● **WHAT NEEDS TO BE DONE**
Set down the following lines word for word, starting with the line that contains "family: Melastomataceae" and going on through the line that contains "collection date as typed: 01 Jul 1970".

● **GIVEN RECORDS**
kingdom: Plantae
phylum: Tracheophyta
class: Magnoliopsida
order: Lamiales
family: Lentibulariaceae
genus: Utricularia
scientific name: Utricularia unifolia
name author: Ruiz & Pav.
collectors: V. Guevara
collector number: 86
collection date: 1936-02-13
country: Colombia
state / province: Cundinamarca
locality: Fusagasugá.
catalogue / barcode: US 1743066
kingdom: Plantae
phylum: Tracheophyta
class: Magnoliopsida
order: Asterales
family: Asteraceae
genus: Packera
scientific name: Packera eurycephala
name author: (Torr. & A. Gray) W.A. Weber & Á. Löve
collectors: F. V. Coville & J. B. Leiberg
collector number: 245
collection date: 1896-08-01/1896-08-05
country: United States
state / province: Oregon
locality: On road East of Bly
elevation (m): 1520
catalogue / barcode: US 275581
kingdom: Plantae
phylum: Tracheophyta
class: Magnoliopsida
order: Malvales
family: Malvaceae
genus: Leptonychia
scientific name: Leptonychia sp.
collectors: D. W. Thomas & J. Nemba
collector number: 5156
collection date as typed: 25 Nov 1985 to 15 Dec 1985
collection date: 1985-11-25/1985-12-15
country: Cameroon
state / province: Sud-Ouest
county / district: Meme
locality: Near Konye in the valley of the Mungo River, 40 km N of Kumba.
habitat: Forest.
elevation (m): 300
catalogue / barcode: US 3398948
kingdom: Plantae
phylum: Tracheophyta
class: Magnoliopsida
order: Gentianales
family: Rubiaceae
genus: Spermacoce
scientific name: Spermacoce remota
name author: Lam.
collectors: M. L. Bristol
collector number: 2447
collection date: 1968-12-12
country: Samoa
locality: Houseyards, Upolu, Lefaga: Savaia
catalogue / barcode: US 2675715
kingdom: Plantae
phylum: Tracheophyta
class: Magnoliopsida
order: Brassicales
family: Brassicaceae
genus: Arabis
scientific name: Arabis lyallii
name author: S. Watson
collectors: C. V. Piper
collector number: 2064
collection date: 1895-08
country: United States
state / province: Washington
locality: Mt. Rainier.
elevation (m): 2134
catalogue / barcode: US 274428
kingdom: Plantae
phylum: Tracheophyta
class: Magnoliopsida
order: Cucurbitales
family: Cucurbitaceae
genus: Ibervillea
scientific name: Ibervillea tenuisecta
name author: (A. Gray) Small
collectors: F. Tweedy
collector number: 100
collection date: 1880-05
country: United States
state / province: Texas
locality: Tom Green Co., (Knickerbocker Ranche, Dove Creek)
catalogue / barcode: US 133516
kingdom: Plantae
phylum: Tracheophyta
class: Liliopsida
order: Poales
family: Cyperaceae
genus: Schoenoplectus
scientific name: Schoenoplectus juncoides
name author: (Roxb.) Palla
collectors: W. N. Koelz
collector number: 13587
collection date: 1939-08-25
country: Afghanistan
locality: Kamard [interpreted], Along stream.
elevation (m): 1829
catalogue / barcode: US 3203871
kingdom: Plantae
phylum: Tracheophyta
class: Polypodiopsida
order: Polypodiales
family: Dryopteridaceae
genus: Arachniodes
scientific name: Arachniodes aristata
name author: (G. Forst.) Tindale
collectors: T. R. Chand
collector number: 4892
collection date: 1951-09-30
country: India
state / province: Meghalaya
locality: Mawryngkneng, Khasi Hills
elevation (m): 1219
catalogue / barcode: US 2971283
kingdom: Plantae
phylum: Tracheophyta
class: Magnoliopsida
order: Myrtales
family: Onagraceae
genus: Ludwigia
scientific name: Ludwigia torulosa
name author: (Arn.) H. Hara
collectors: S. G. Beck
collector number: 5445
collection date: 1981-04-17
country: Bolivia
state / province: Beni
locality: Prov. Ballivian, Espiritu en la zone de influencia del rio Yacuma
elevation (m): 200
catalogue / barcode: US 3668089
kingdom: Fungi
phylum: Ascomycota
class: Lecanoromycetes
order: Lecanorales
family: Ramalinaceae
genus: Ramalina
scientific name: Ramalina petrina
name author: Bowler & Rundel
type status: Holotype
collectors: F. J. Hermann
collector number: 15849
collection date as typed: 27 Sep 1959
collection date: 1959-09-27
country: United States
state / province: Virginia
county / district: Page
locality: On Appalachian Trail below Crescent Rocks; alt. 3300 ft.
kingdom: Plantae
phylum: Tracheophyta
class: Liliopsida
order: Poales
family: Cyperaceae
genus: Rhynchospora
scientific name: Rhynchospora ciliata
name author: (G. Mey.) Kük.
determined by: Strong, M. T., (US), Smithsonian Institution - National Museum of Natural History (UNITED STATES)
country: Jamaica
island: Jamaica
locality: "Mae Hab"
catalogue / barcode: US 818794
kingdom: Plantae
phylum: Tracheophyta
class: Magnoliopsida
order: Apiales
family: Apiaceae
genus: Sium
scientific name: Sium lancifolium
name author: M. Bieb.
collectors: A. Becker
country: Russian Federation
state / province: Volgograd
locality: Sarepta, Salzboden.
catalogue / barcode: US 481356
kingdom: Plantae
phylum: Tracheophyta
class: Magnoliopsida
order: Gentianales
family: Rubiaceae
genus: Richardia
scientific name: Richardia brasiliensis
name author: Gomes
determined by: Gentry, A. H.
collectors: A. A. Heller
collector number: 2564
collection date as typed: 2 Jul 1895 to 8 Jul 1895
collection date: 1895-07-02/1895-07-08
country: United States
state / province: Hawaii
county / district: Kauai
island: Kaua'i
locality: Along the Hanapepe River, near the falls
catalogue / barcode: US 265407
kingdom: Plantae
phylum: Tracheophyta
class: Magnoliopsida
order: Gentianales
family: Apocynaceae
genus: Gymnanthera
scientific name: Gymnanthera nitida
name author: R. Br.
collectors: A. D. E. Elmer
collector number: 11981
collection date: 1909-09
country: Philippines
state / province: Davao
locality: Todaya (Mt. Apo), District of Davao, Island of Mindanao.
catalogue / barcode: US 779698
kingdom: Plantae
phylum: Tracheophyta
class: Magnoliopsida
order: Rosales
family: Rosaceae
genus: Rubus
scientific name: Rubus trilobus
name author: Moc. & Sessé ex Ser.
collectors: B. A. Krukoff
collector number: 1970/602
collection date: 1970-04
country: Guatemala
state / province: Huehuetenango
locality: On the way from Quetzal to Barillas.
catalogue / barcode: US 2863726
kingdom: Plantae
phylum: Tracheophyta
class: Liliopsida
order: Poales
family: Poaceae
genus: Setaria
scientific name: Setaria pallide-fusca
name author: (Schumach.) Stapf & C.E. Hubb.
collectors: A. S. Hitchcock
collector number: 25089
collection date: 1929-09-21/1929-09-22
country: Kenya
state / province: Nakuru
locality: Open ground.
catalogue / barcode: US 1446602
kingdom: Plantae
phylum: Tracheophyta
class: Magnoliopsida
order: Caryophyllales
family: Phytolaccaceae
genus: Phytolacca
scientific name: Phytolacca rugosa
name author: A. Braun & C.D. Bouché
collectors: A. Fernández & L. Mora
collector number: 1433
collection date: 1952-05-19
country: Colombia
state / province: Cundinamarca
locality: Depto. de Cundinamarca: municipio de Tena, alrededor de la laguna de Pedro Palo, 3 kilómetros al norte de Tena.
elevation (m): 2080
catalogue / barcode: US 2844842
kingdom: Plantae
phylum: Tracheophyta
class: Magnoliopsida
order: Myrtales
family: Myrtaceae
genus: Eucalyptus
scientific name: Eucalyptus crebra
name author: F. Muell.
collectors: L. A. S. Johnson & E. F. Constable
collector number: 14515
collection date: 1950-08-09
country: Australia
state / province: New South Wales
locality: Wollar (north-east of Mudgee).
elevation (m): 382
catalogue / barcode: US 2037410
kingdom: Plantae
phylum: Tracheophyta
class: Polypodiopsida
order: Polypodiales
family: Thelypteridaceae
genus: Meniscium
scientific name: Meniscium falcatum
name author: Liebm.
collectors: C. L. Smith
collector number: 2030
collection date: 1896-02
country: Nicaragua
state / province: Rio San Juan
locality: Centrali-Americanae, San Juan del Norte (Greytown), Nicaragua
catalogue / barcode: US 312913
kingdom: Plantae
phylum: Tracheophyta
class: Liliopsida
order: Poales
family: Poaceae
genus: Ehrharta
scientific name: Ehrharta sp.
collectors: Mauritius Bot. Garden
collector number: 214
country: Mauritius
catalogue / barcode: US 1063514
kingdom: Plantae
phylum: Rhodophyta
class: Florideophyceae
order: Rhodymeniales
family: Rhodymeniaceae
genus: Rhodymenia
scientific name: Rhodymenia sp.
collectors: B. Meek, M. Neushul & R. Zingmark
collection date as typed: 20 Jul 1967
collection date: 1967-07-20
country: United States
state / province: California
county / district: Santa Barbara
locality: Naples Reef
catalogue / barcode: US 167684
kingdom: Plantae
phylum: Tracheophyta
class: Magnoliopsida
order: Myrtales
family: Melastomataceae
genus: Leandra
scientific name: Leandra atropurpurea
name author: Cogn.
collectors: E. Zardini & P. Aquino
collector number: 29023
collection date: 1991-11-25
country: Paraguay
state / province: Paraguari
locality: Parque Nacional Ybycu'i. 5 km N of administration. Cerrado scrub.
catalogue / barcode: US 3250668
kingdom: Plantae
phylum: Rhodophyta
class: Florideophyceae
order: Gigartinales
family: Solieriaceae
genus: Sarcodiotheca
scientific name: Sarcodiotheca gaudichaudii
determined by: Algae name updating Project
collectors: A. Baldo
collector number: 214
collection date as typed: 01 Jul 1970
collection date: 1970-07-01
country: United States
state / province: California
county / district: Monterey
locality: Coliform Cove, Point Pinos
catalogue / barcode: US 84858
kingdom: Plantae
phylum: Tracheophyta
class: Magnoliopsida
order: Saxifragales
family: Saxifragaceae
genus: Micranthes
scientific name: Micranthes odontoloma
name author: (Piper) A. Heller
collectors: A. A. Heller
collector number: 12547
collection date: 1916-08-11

● **EXERCISE RESULT**
family: Melastomataceae
genus: Leandra
scientific name: Leandra atropurpurea
name author: Cogn.
collectors: E. Zardini & P. Aquino
collector number: 29023
collection date: 1991-11-25
country: Paraguay
state / province: Paraguari
locality: Parque Nacional Ybycu'i. 5 km N of administration. Cerrado scrub.
catalogue / barcode: US 3250668
kingdom: Plantae
phylum: Rhodophyta
class: Florideophyceae
order: Gigartinales
family: Solieriaceae
genus: Sarcodiotheca
scientific name: Sarcodiotheca gaudichaudii
determined by: Algae name updating Project
collectors: A. Baldo
collector number: 214
collection date as typed: 01 Jul 1970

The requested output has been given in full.